> **WHAT IS NEEDED**
For each record that follows, restate the text exactly and drop the pictures.

> **INFORMATION SHOWN**
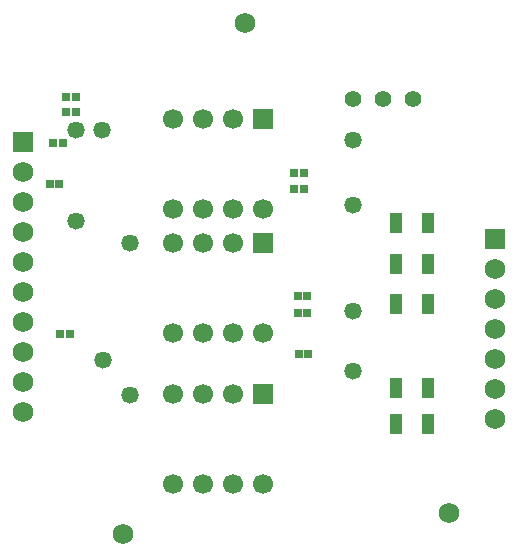
<source format=gts>
G04 Layer_Color=20142*
%FSAX42Y42*%
%MOMM*%
G71*
G01*
G75*
%ADD25R,0.65X0.65*%
%ADD26R,1.10X1.80*%
%ADD27C,1.70*%
%ADD28R,1.70X1.70*%
%ADD29C,1.75*%
%ADD30R,1.75X1.75*%
%ADD31C,1.42*%
%ADD32C,1.73*%
%ADD33C,1.47*%
D25*
X006530Y008020D02*
D03*
X006450D02*
D03*
X006500Y007670D02*
D03*
X006420D02*
D03*
X006640Y008280D02*
D03*
X006560D02*
D03*
X006510Y006400D02*
D03*
X006590D02*
D03*
X006560Y008410D02*
D03*
X006640D02*
D03*
X008570Y007760D02*
D03*
X008490D02*
D03*
X008570Y007630D02*
D03*
X008490D02*
D03*
X008600Y006720D02*
D03*
X008520D02*
D03*
X008600Y006580D02*
D03*
X008520D02*
D03*
X008610Y006230D02*
D03*
X008530D02*
D03*
D26*
X009625Y007340D02*
D03*
X009355D02*
D03*
X009625Y005640D02*
D03*
X009355D02*
D03*
X009625Y005940D02*
D03*
X009355D02*
D03*
X009625Y006650D02*
D03*
X009355D02*
D03*
X009625Y006990D02*
D03*
X009355D02*
D03*
D27*
X007459Y007459D02*
D03*
X007713D02*
D03*
X007967D02*
D03*
X008221D02*
D03*
X007459Y008221D02*
D03*
X007713D02*
D03*
X007967D02*
D03*
X007459Y006409D02*
D03*
X007713D02*
D03*
X007967D02*
D03*
X008221D02*
D03*
X007459Y007171D02*
D03*
X007713D02*
D03*
X007967D02*
D03*
X007459Y005129D02*
D03*
X007713D02*
D03*
X007967D02*
D03*
X008221D02*
D03*
X007459Y005891D02*
D03*
X007713D02*
D03*
X007967D02*
D03*
D28*
X008221Y008221D02*
D03*
Y007171D02*
D03*
Y005891D02*
D03*
D29*
X010190Y005678D02*
D03*
Y005932D02*
D03*
Y006186D02*
D03*
Y006440D02*
D03*
Y006694D02*
D03*
Y006948D02*
D03*
X006190Y007769D02*
D03*
Y007515D02*
D03*
Y007261D02*
D03*
Y007007D02*
D03*
Y006753D02*
D03*
Y006499D02*
D03*
Y006245D02*
D03*
Y005991D02*
D03*
Y005737D02*
D03*
D30*
X010190Y007202D02*
D03*
X006190Y008023D02*
D03*
D31*
X009240Y008390D02*
D03*
X009494D02*
D03*
X008986D02*
D03*
D32*
X008070Y009030D02*
D03*
X009800Y004880D02*
D03*
X007040Y004710D02*
D03*
D33*
X007100Y005880D02*
D03*
Y007170D02*
D03*
X006870Y006180D02*
D03*
X006860Y008130D02*
D03*
X006640Y007360D02*
D03*
X006640Y008130D02*
D03*
X008990Y006090D02*
D03*
X008990Y006590D02*
D03*
Y007490D02*
D03*
Y008040D02*
D03*
M02*

</source>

> **FINAL ANSWER**
<source format=gts>
G04 Layer_Color=20142*
%FSAX42Y42*%
%MOMM*%
G71*
G01*
G75*
%ADD25R,0.65X0.65*%
%ADD26R,1.10X1.80*%
%ADD27C,1.70*%
%ADD28R,1.70X1.70*%
%ADD29C,1.75*%
%ADD30R,1.75X1.75*%
%ADD31C,1.42*%
%ADD32C,1.73*%
%ADD33C,1.47*%
D25*
X006530Y008020D02*
D03*
X006450D02*
D03*
X006500Y007670D02*
D03*
X006420D02*
D03*
X006640Y008280D02*
D03*
X006560D02*
D03*
X006510Y006400D02*
D03*
X006590D02*
D03*
X006560Y008410D02*
D03*
X006640D02*
D03*
X008570Y007760D02*
D03*
X008490D02*
D03*
X008570Y007630D02*
D03*
X008490D02*
D03*
X008600Y006720D02*
D03*
X008520D02*
D03*
X008600Y006580D02*
D03*
X008520D02*
D03*
X008610Y006230D02*
D03*
X008530D02*
D03*
D26*
X009625Y007340D02*
D03*
X009355D02*
D03*
X009625Y005640D02*
D03*
X009355D02*
D03*
X009625Y005940D02*
D03*
X009355D02*
D03*
X009625Y006650D02*
D03*
X009355D02*
D03*
X009625Y006990D02*
D03*
X009355D02*
D03*
D27*
X007459Y007459D02*
D03*
X007713D02*
D03*
X007967D02*
D03*
X008221D02*
D03*
X007459Y008221D02*
D03*
X007713D02*
D03*
X007967D02*
D03*
X007459Y006409D02*
D03*
X007713D02*
D03*
X007967D02*
D03*
X008221D02*
D03*
X007459Y007171D02*
D03*
X007713D02*
D03*
X007967D02*
D03*
X007459Y005129D02*
D03*
X007713D02*
D03*
X007967D02*
D03*
X008221D02*
D03*
X007459Y005891D02*
D03*
X007713D02*
D03*
X007967D02*
D03*
D28*
X008221Y008221D02*
D03*
Y007171D02*
D03*
Y005891D02*
D03*
D29*
X010190Y005678D02*
D03*
Y005932D02*
D03*
Y006186D02*
D03*
Y006440D02*
D03*
Y006694D02*
D03*
Y006948D02*
D03*
X006190Y007769D02*
D03*
Y007515D02*
D03*
Y007261D02*
D03*
Y007007D02*
D03*
Y006753D02*
D03*
Y006499D02*
D03*
Y006245D02*
D03*
Y005991D02*
D03*
Y005737D02*
D03*
D30*
X010190Y007202D02*
D03*
X006190Y008023D02*
D03*
D31*
X009240Y008390D02*
D03*
X009494D02*
D03*
X008986D02*
D03*
D32*
X008070Y009030D02*
D03*
X009800Y004880D02*
D03*
X007040Y004710D02*
D03*
D33*
X007100Y005880D02*
D03*
Y007170D02*
D03*
X006870Y006180D02*
D03*
X006860Y008130D02*
D03*
X006640Y007360D02*
D03*
X006640Y008130D02*
D03*
X008990Y006090D02*
D03*
X008990Y006590D02*
D03*
Y007490D02*
D03*
Y008040D02*
D03*
M02*

</source>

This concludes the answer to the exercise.